(Design files in plain text)

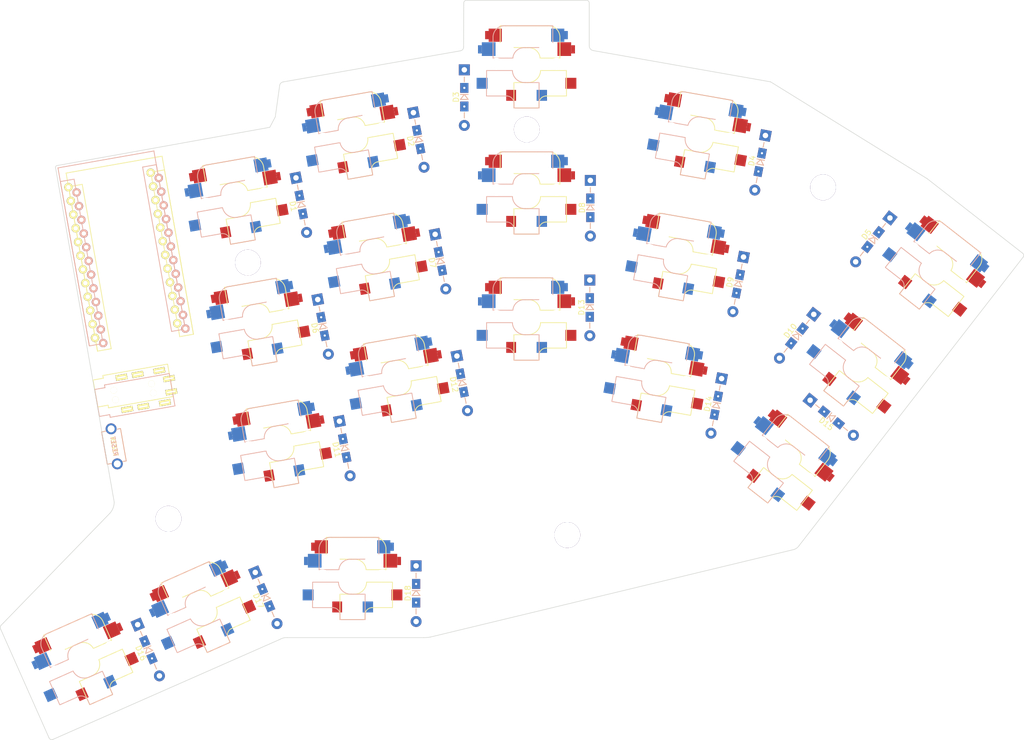
<source format=kicad_pcb>
(kicad_pcb (version 20211014) (generator pcbnew)

  (general
    (thickness 1.6)
  )

  (paper "A4")
  (title_block
    (title "Yggdrasil")
    (rev "1.0.0")
    (company "LoyalPotato")
  )

  (layers
    (0 "F.Cu" signal)
    (31 "B.Cu" signal)
    (32 "B.Adhes" user "B.Adhesive")
    (33 "F.Adhes" user "F.Adhesive")
    (34 "B.Paste" user)
    (35 "F.Paste" user)
    (36 "B.SilkS" user "B.Silkscreen")
    (37 "F.SilkS" user "F.Silkscreen")
    (38 "B.Mask" user)
    (39 "F.Mask" user)
    (40 "Dwgs.User" user "User.Drawings")
    (41 "Cmts.User" user "User.Comments")
    (42 "Eco1.User" user "User.Eco1")
    (43 "Eco2.User" user "User.Eco2")
    (44 "Edge.Cuts" user)
    (45 "Margin" user)
    (46 "B.CrtYd" user "B.Courtyard")
    (47 "F.CrtYd" user "F.Courtyard")
    (48 "B.Fab" user)
    (49 "F.Fab" user)
    (50 "User.1" user)
    (51 "User.2" user)
    (52 "User.3" user)
    (53 "User.4" user)
    (54 "User.5" user)
    (55 "User.6" user)
    (56 "User.7" user)
    (57 "User.8" user)
    (58 "User.9" user)
  )

  (setup
    (stackup
      (layer "F.SilkS" (type "Top Silk Screen"))
      (layer "F.Paste" (type "Top Solder Paste"))
      (layer "F.Mask" (type "Top Solder Mask") (thickness 0.01))
      (layer "F.Cu" (type "copper") (thickness 0.035))
      (layer "dielectric 1" (type "core") (thickness 1.51) (material "FR4") (epsilon_r 4.5) (loss_tangent 0.02))
      (layer "B.Cu" (type "copper") (thickness 0.035))
      (layer "B.Mask" (type "Bottom Solder Mask") (thickness 0.01))
      (layer "B.Paste" (type "Bottom Solder Paste"))
      (layer "B.SilkS" (type "Bottom Silk Screen"))
      (copper_finish "None")
      (dielectric_constraints no)
    )
    (pad_to_mask_clearance 0)
    (pcbplotparams
      (layerselection 0x00010fc_ffffffff)
      (disableapertmacros false)
      (usegerberextensions false)
      (usegerberattributes true)
      (usegerberadvancedattributes true)
      (creategerberjobfile true)
      (svguseinch false)
      (svgprecision 6)
      (excludeedgelayer true)
      (plotframeref false)
      (viasonmask false)
      (mode 1)
      (useauxorigin false)
      (hpglpennumber 1)
      (hpglpenspeed 20)
      (hpglpendiameter 15.000000)
      (dxfpolygonmode true)
      (dxfimperialunits true)
      (dxfusepcbnewfont true)
      (psnegative false)
      (psa4output false)
      (plotreference true)
      (plotvalue true)
      (plotinvisibletext false)
      (sketchpadsonfab false)
      (subtractmaskfromsilk false)
      (outputformat 1)
      (mirror false)
      (drillshape 1)
      (scaleselection 1)
      (outputdirectory "")
    )
  )

  (net 0 "")
  (net 1 "GND")
  (net 2 "RESET")
  (net 3 "unconnected-(U1-Pad24)")
  (net 4 "VCC")
  (net 5 "unconnected-(U1-Pad20)")
  (net 6 "unconnected-(U1-Pad19)")
  (net 7 "unconnected-(U1-Pad18)")
  (net 8 "col0")
  (net 9 "col1")
  (net 10 "col2")
  (net 11 "col3")
  (net 12 "col4")
  (net 13 "row3")
  (net 14 "row2")
  (net 15 "row1")
  (net 16 "row0")
  (net 17 "unconnected-(U1-Pad8)")
  (net 18 "unconnected-(U1-Pad7)")
  (net 19 "SCL")
  (net 20 "SDA")
  (net 21 "DATA")
  (net 22 "unconnected-(U1-Pad1)")
  (net 23 "unconnected-(J2-Pad4)")
  (net 24 "Net-(D1-Pad2)")
  (net 25 "Net-(D2-Pad2)")
  (net 26 "Net-(D3-Pad2)")
  (net 27 "Net-(D4-Pad2)")
  (net 28 "Net-(D5-Pad2)")
  (net 29 "Net-(D6-Pad2)")
  (net 30 "Net-(D7-Pad2)")
  (net 31 "Net-(D8-Pad2)")
  (net 32 "Net-(D9-Pad2)")
  (net 33 "Net-(D10-Pad2)")
  (net 34 "Net-(D11-Pad2)")
  (net 35 "Net-(D12-Pad2)")
  (net 36 "Net-(D13-Pad2)")
  (net 37 "Net-(D14-Pad2)")
  (net 38 "Net-(D15-Pad2)")
  (net 39 "Net-(D16-Pad2)")
  (net 40 "Net-(D17-Pad2)")
  (net 41 "Net-(D18-Pad2)")

  (footprint "Lily58-footprint:MX_Choc_Hotswap" (layer "F.Cu") (at 200.66 102.71125 -10))

  (footprint "Lily58-footprint:Diode_TH_SOD123" (layer "F.Cu") (at 135.73125 71.4375 -79))

  (footprint "Lily58-footprint:Diode_TH_SOD123" (layer "F.Cu") (at 107.835759 152.73514 -67))

  (footprint "Lily58-footprint:MX_Choc_Hotswap" (layer "F.Cu") (at 237.96625 100.33 -38))

  (footprint "Lily58-footprint:MX_Choc_Hotswap" (layer "F.Cu") (at 224.133957 118.0311 -38))

  (footprint "Lily58-footprint:HOLE_M2_TH" (layer "F.Cu") (at 184.3 131.7625))

  (footprint "Lily58-footprint:Diode_TH_SOD123" (layer "F.Cu") (at 219.5 63.7 -101))

  (footprint "Lily58-footprint:Diode_TH_SOD123" (layer "F.Cu") (at 165.5 51.8 -90))

  (footprint "Lily58-footprint:Diode_TH_SOD123" (layer "F.Cu") (at 157.1625 59.53125 -79))

  (footprint "Lily58-footprint:Diode_TH_SOD123" (layer "F.Cu") (at 211.5 108.1 -101))

  (footprint "Lily58-footprint:MX_Choc_Hotswap" (layer "F.Cu") (at 176.8475 45.56125))

  (footprint "Lily58-footprint:MX_Choc_Hotswap" (layer "F.Cu") (at 127.635 92.3925 10))

  (footprint "Lily58-footprint:Diode_TH_SOD123" (layer "F.Cu") (at 129.3 143.2 -67))

  (footprint "Lily58-footprint:Diode_TH_SOD123" (layer "F.Cu") (at 240.1 77.8 -128))

  (footprint "Lily58-footprint:MX_Choc_Hotswap" (layer "F.Cu") (at 95.885 154.305 24))

  (footprint "Lily58-footprint:ProMicro_rev2" (layer "F.Cu") (at 104.49786 81.254154 10))

  (footprint "Lily58-footprint:HOLE_M2_TH" (layer "F.Cu") (at 230.98125 68.2625))

  (footprint "Lily58-footprint:MX_Choc_Hotswap" (layer "F.Cu") (at 149.06625 80.48625 10))

  (footprint "Lily58-footprint:Diode_TH_SOD123" (layer "F.Cu") (at 143.66875 115.8875 -79))

  (footprint "Lily58-footprint:Diode_TH_SOD123" (layer "F.Cu") (at 188.5 72 -90))

  (footprint "Lily58-footprint:MX_Choc_Hotswap" (layer "F.Cu") (at 117.31625 144.78 24))

  (footprint "Lily58-footprint:MX_Choc_Hotswap" (layer "F.Cu") (at 176.8475 68.58))

  (footprint "Lily58-footprint:MX_Choc_Hotswap" (layer "F.Cu") (at 145.0975 139))

  (footprint "Lily58-footprint:Diode_TH_SOD123" (layer "F.Cu") (at 215.5 85.9 -101))

  (footprint "Lily58-footprint:MX_Choc_Hotswap" (layer "F.Cu") (at 145.1 58.3 10))

  (footprint "Lily58-footprint:Diode_TH_SOD123" (layer "F.Cu") (at 165.1 103.98125 -79))

  (footprint "Lily58-footprint:MJ-4PP-9" (layer "F.Cu") (at 100.046995 105.590182 100))

  (footprint "Lily58-footprint:Diode_TH_SOD123" (layer "F.Cu") (at 156.7 142.4 -90))

  (footprint "Lily58-footprint:Diode_TH_SOD123" (layer "F.Cu") (at 161.13125 81.75625 -79))

  (footprint "Lily58-footprint:TACT_SWITCH_TVBP06" (layer "F.Cu")
    (tedit 5B8CD44F) (tstamp 8effd443-b0b6-40d4-943d-96cc25aee3c6)
    (at 101.6 115.57 100)
    (property "Sheetfile" "yggdrasil.kicad_sch")
    (property "Sheetname" "")
    (path "/02625c26-1619-4a34-ac53-79aa859314de")
    (attr through_hole)
    (fp_text reference "RSW1" (at 0 -1.7 100) (layer "F.SilkS") hide
      (effects (font (size 1 1) (thickness 0.15)))
      (tstamp eec362bb-bf42-4077-9c1d-e4fc7df8fa92)
    )
    (fp_text value "SW_RST" (at 0 2 100) (layer "F.Fab") hide
      (effects (font (size 1 1) (thickness 0.15)))
      (tstamp c02dec66-3347-45d6-a39c-72e292107530)
    )
    (fp_text user "RESET" (at 0 0 100) (layer "B.SilkS")
      (effects (font (size 0.8 0.8) (thickness 0.15)) (justify
... [101734 chars truncated]
</source>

* [WORK ORDER] Look through the entries and return every line where "Paste" appears.

* [TASK ANSWER]
    (34 "B.Paste" user)
    (35 "F.Paste" user)
      (layer "F.Paste" (type "Top Solder Paste"))
      (layer "B.Paste" (type "Bottom Solder Paste"))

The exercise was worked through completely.